Take it patiently when they are punished wrongfully – 1 Pet 19-20 – in certain instances, it is possible that a master would punish his servant wrongfully, like Joseph was punished [Gen 39:20]. In those cases, servants are to take it patiently, as well, because of their conscience toward God. That is, they are to recognize that God may use it. He certainly used Joseph in ways that weren’t apparent when Joseph was first sold into slavery and then imprisoned [Gen 45:5-8]. When you have done well and yet you endure grief, suffering wrongfully, and you take it patiently, “this is acceptable with God.” Employees should remember that they are not the employer and that the employer is not perfect. Yet God is perfect and he knows when you have gotten a raw deal.
Follow Christ’s example of suffering – 1 Pet 2:21-25 – Christ suffered for us and we are to follow his steps. Believers who follow Christ are going to suffer in this world. In the same way that Christ suffered before he could enter into his glory [1 Pet 1:11], so we must suffer before we enter into our glory [Rom 8:17-18; 2 Thes 1:4-5]. Now what was Christ’s example?
- He did no sin – 1 Pet 2:22 – there was not a single accusation that could be legitimately brought against Jesus. You should be blameless in your service [1 Thes 2:10].
- He spoke no guile – 1 Pet 2:22 – guile is contradictory doubleness of speech; what some have called “doublespeak.” Jesus never did this. As a servant, you shouldn’t be saying one thing to one person and another thing to someone else, like “talking behind their back.”
- He reviled not again – 1 Pet 2:23 – Jesus was reviled [Matt 27:39]. Yet he just took what they said against him and said nothing in return . When someone says something bad to you or about you, don’t say something bad in reply. Just let it go.
- He threatened not – 1 Pet 2:23 – Jesus could have prayed to his Father and wiped out the whole bunch with angels [Matt 26:53], but he didn’t even threaten them.
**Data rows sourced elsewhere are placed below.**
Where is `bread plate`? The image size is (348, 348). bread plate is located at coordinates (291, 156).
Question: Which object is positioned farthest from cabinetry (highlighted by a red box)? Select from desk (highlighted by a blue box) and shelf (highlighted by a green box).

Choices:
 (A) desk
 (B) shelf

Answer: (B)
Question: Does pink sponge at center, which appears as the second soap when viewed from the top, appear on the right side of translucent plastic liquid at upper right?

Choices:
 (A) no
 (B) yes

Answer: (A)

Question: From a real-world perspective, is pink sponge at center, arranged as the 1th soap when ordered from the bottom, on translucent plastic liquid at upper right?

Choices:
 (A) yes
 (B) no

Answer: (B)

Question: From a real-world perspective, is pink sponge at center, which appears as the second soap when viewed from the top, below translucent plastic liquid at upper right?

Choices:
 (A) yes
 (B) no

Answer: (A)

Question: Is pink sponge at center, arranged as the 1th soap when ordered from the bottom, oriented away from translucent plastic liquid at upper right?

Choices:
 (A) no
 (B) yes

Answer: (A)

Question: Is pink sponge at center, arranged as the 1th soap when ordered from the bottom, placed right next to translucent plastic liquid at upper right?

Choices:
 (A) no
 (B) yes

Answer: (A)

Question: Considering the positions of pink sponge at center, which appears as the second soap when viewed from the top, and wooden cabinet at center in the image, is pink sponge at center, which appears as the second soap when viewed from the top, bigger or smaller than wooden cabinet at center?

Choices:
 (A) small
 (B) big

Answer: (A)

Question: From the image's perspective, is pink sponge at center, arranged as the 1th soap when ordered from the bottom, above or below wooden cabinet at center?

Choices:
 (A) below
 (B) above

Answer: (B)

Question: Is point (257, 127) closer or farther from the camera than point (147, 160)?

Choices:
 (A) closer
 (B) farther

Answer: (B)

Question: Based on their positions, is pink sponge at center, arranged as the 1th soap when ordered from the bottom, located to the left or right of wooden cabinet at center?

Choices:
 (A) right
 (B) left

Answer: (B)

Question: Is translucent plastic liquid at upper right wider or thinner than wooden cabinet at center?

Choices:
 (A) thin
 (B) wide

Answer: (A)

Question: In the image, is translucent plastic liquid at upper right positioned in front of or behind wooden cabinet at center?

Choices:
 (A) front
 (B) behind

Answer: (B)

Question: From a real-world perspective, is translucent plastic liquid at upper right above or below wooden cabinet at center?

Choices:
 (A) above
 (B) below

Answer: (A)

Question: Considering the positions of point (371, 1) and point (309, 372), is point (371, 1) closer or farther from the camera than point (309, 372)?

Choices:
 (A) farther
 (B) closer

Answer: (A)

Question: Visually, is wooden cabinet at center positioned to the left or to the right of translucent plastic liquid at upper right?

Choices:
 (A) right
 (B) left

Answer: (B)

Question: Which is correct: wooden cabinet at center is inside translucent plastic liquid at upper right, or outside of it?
Likewise, we shouldn’t threaten others when they cause us to suffer.
- He committed himself to God – 1 Pet 2:23 – Jesus left the judgment to God. He trusted God through the whole ordeal of his suffering. And we must trust God when we are in a situation that causes us to suffer. You don’t know how God is going to use what you’re going through to benefit someone else.
- He bore our sins in his body – 1 Pet 2:24-25 – the wrong for which Jesus was punished was our wrong. He took our punishment that we deserved. In other words, Jesus was not guilty and yet he accepted the punishment for our sin. And in so doing:
- We can now live unto righteousness – this wasn’t possible until 2 Cor 5:21.
- By his stripes we are healed – the effects of sin on our soul are gone forever.
- We are now returned to the Shepherd and Bishop of our souls – we are now reconciled to God [Rom 5:10].
Conclusion: we could not have been saved, healed, and reconciled to God if Jesus had not suffered wrongfully. Since he didn’t fight his wrongful death, we will now live forever. Likewise, we must remember that there are times when we are going to suffer and someone else is going to benefit from our suffering. Paul certainly knew and accepted this suffering in his life for the sake of others [Col 1:24; Gal 6:17; 2 Tim 2:8-10]. We should, too.